Les divers diplômes du travail social se sont structurés au fil du temps sans qu’une logique explicite ait présidé à leur mise en place. Fruits pour certains d’une histoire ancienne ou produits de la grande période de modernisation et de technicisation de l’aide sociale dans les années 1960, ou encore liés à une logique de stratification par division et hiérarchisation du travail, les diplômes sociaux ne présentent guère d’unité professionnelle ni d’homogénéité conceptuelle. A l’instar du secteur tout entier, construit par la loi de 1975 plus du fait de la réunion de segments organisationnels soustraits à d’autres secteurs d’action publique (sanitaire, éducatif, justice) qu’à partir d’une cohérence globale, les professions du social se présentent comme un assemblage de corporations distinctes et qui se conçoivent encore largement comme telles.
Certes, des tentatives d’intégration de cet ensemble dans un tout cohérent n’ont pas manqué, depuis l’apparition de la notion même de « travail social » jusqu’à la création des IRTS, appelés originellement à constituer l’outil d’une vision unifiée des formations par le biais de troncs communs. Dans le même sens, l’apparition d’un encadrement pensé comme « sectoriel » (cadres managers, ingénieurs sociaux) a esquissé des logiques transcendant les anciennes professions. Mais, là comme ailleurs, le sentier originaire a pesé et, bien que réformée et adaptée au fil des évolutions du secteur, la formation est restée essentiellement découpée en spécialités professionnelles distinctes.

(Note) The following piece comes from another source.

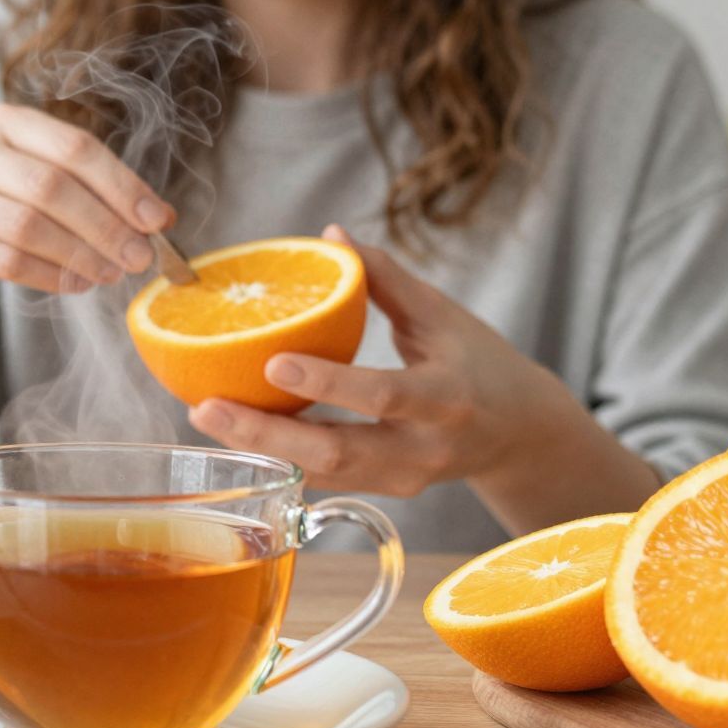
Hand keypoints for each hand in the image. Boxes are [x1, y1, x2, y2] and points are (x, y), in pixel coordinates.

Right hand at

Dans le sillage du plan d’action en faveur du travail social et du développement social, la commission professionnelle consultative du travail social et de l’intervention sociale a débouché en septembre dernier sur la production d’un « schéma directeur des formations sociales » qui propose, d’une part, une réorganisation en trois filières distinctes (éducative, sociale et famille-petite enfance) et qui promeut, d’autre part, les diplômes d’Etat (AS, ES, CESF) au niveau II alors qu’ils étaient antérieurement situés au niveau III. Sur cette base, les travaux ont repris pour repenser les qualifications de niveau III qui, cela semble certain, vont se situer au niveau du grade de licence.
Ce qui apparaît comme acquis, à la différence des périodes antérieures, c’est qu’une réforme des formations est inévitable, tout au moins pour la raison que l’ensemble de l’environnement des formations supérieures se réorganise, notamment autour du modèle LMD (licence-master-doctorat). L’avenir des établissements de formation passe sans aucun doute par leur capacité à se penser dans l’ensemble des cursus de la formation professionnelle. D’autres facteurs jouent évidemment et devraient peser prioritairement, si l’on s’attache à promouvoir une certaine rationalité de préférence à des positionnements corporatistes : l’action sociale connaît une mutation d’ampleur, de même nature que celle qui a fait passer de la vieille assistance à une aide et une action sociales technicisées et professionnalisées, et il serait étonnant que des systèmes de formation constitués dans l’ancien modèle puissent perdurer alors que les activités se transforment et que les organisations se recomposent.
Pour s’en tenir aux enjeux centraux, les formations du social doivent se concevoir selon deux axes : les évolutions du secteur et des organisations qui y œuvrent, cela pour déterminer les divers profils adaptés, depuis les niveaux d’encadrement jusqu’aux niveaux dédiés à de prétendues tâches d’exécution qui elles-mêmes se complexifient ; les mutations du champ de la formation, notamment universitaire, où les structures et les contenus sont en mutation et où s’affirme un nouveau jeu de concurrence/coopération et de hiérarchisation entre établissements. Quels diplômes au terme de quels cursus, et quelle place pour les centres de formation dans le système global ? Tels sont, en fait, les questions à se poser.
Restent, bien sûr, plusieurs interrogations sur le devenir des anciens métiers, le socle commun à tous, des niveaux de qualification avec leurs impacts financiers et organisationnels, la place des formations au management, l’avenir du Caferuis… tout cela est incontournable. Mais à aborder ces problèmes directement, on risque l’enlisement. Il convient plutôt de monter en généralité et de partir du point de vue le plus élevé, si l’on veut que les intérêts singuliers tendent un tant soit peu vers un certain « universel ».